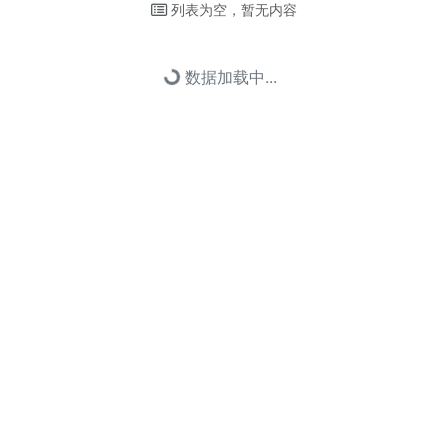
列表为空，暂无内容
Loading...
数据加载中...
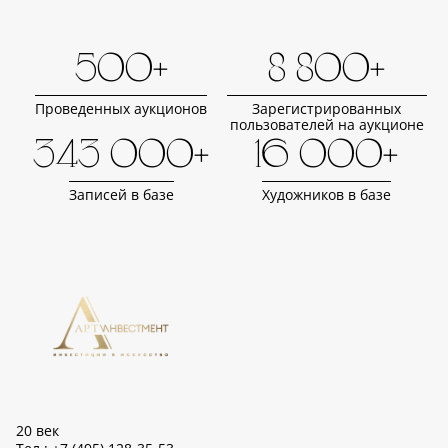
500+
8 800+
Проведенных аукционов
Зарегистрированных
пользователей на аукционе
343 000+
16 000+
Записей в базе
Художников в базе
20 век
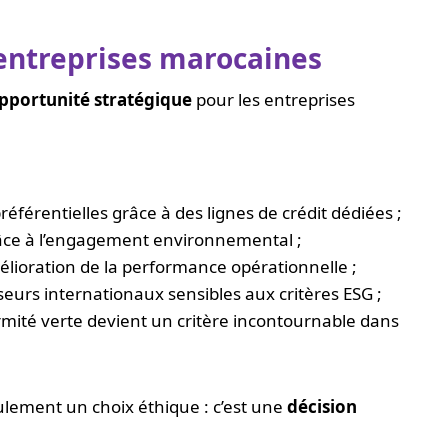
 entreprises marocaines
opportunité stratégique
pour les entreprises
éférentielles grâce à des lignes de crédit dédiées ;
ce à l’engagement environnemental ;
lioration de la performance opérationnelle ;
eurs internationaux sensibles aux critères ESG ;
rmité verte devient un critère incontournable dans
eulement un choix éthique : c’est une
décision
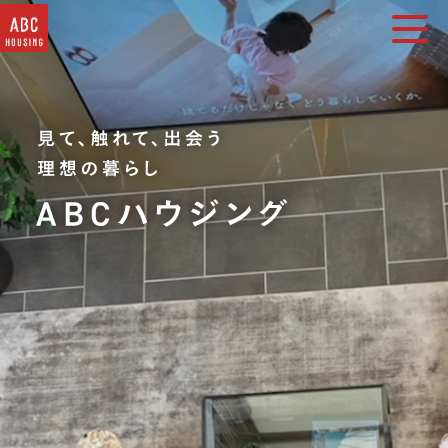
住宅展示場・他施設一覧
イベント&プレゼント
モデルハウスを探す
はじめての方へ
住まいづくりコラム・動画
アカウント登録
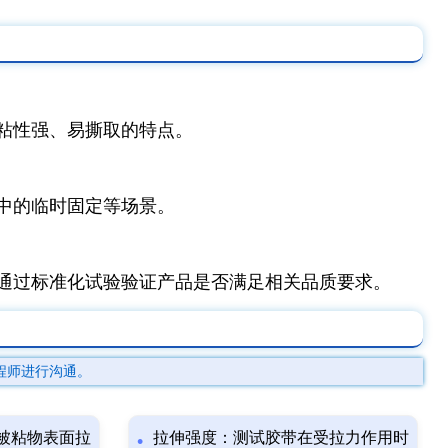
粘性强、易撕取的特点。
中的临时固定等场景。
通过标准化试验验证产品是否满足相关品质要求。
程师进行沟通。
被粘物表面拉
拉伸强度：测试胶带在受拉力作用时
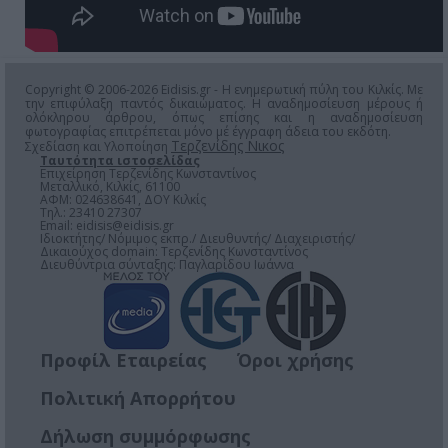
Copyright © 2006-2026 Eidisis.gr - Η ενημερωτική πύλη του Κιλκίς. Με
την επιφύλαξη παντός δικαιώματος. Η αναδημοσίευση μέρους ή
ολόκληρου άρθρου, όπως επίσης και η αναδημοσίευση
φωτογραφίας επιτρέπεται μόνο μέ έγγραφη άδεια του εκδότη.
Τερζενίδης Νικος
Σχεδίαση και Υλοποίηση
Ταυτότητα ιστοσελίδας
Επιχείρηση Τερζενίδης Κωνσταντίνος
Μεταλλικό, Κιλκίς, 61100
ΑΦΜ: 024638641, ΔΟΥ Κιλκίς
Τηλ.: 23410 27307
Email:
eidisis@eidisis.gr
Ιδιοκτήτης/ Νόμιμος εκπρ./ Διευθυντής/ Διαχειριστής/
Δικαιούχος domain: Τερζενίδης Κωνσταντίνος
Διευθύντρια σύνταξης: Παγλαρίδου Ιωάννα
Προφίλ Εταιρείας
Όροι χρήσης
Πολιτική Απορρήτου
Δήλωση συμμόρφωσης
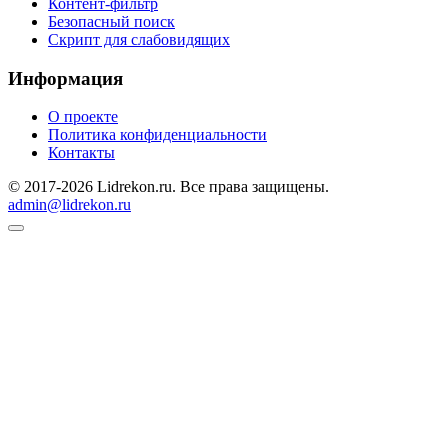
Контент-фильтр
Безопасный поиск
Скрипт для слабовидящих
Информация
О проекте
Политика конфиденциальности
Контакты
© 2017-2026 Lidrekon.ru. Все права защищены.
admin@lidrekon.ru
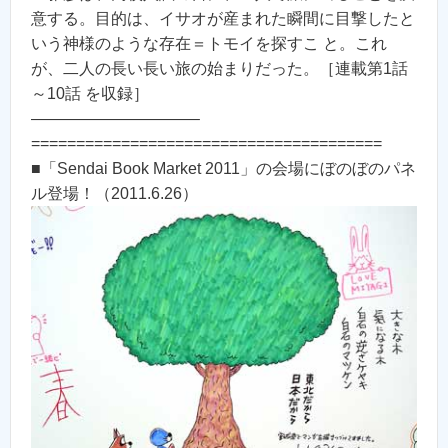
意する。目的は、イサオが産まれた瞬間に目撃したと
いう神様のような存在＝トモイを探すこ と。これ
が、二人の長い長い旅の始まりだった。［連載第1話
～10話 を収録］
——————————–
=======================================
■「Sendai Book Market 2011」の会場にぼのぼのパネ
ル登場！（2011.6.26）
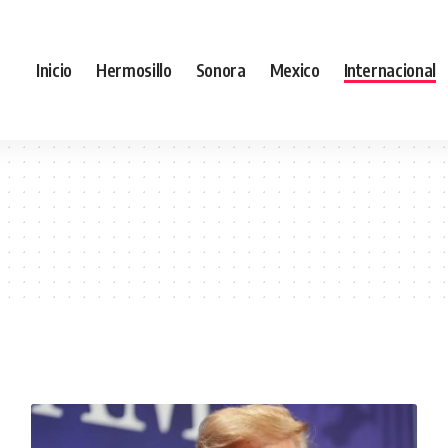
Inicio
Hermosillo
Sonora
Mexico
Internacional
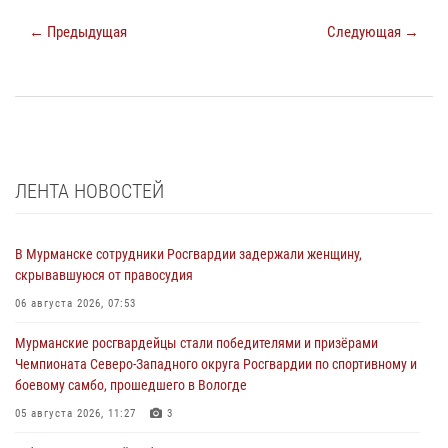
← Предыдущая
Следующая →
ЛЕНТА НОВОСТЕЙ
В Мурманске сотрудники Росгвардии задержали женщину,
скрывавшуюся от правосудия
06 августа 2026, 07:53
Мурманские росгвардейцы стали победителями и призёрами
Чемпионата Северо-Западного округа Росгвардии по спортивному и
боевому самбо, прошедшего в Вологде
05 августа 2026, 11:27
3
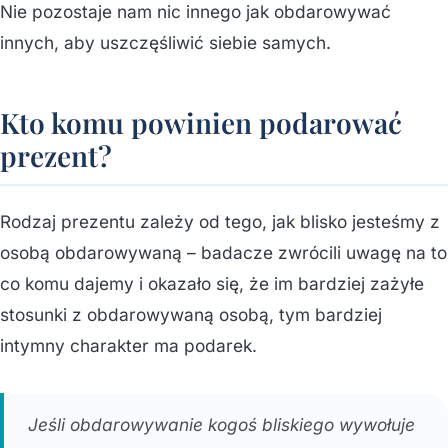
Nie pozostaje nam nic innego jak obdarowywać
innych, aby uszczęśliwić siebie samych.
Kto komu powinien podarować
prezent?
Rodzaj prezentu zależy od tego, jak blisko jesteśmy z
osobą obdarowywaną – badacze zwrócili uwagę na to
co komu dajemy i okazało się, że im bardziej zażyłe
stosunki z obdarowywaną osobą, tym bardziej
intymny charakter ma podarek.
Jeśli obdarowywanie kogoś bliskiego wywołuje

- [WORK REQUEST]: An acceptable answer holds exactly the lines from the one with "05 августа 2026, 11:27" through the end of the entries above, both ends kept, and no pictures at all.

- [RESPONSE BELOW]:
05 августа 2026, 11:27
3
Nie pozostaje nam nic innego jak obdarowywać
innych, aby uszczęśliwić siebie samych.
Kto komu powinien podarować
prezent?
Rodzaj prezentu zależy od tego, jak blisko jesteśmy z
osobą obdarowywaną – badacze zwrócili uwagę na to
co komu dajemy i okazało się, że im bardziej zażyłe
stosunki z obdarowywaną osobą, tym bardziej
intymny charakter ma podarek.
Jeśli obdarowywanie kogoś bliskiego wywołuje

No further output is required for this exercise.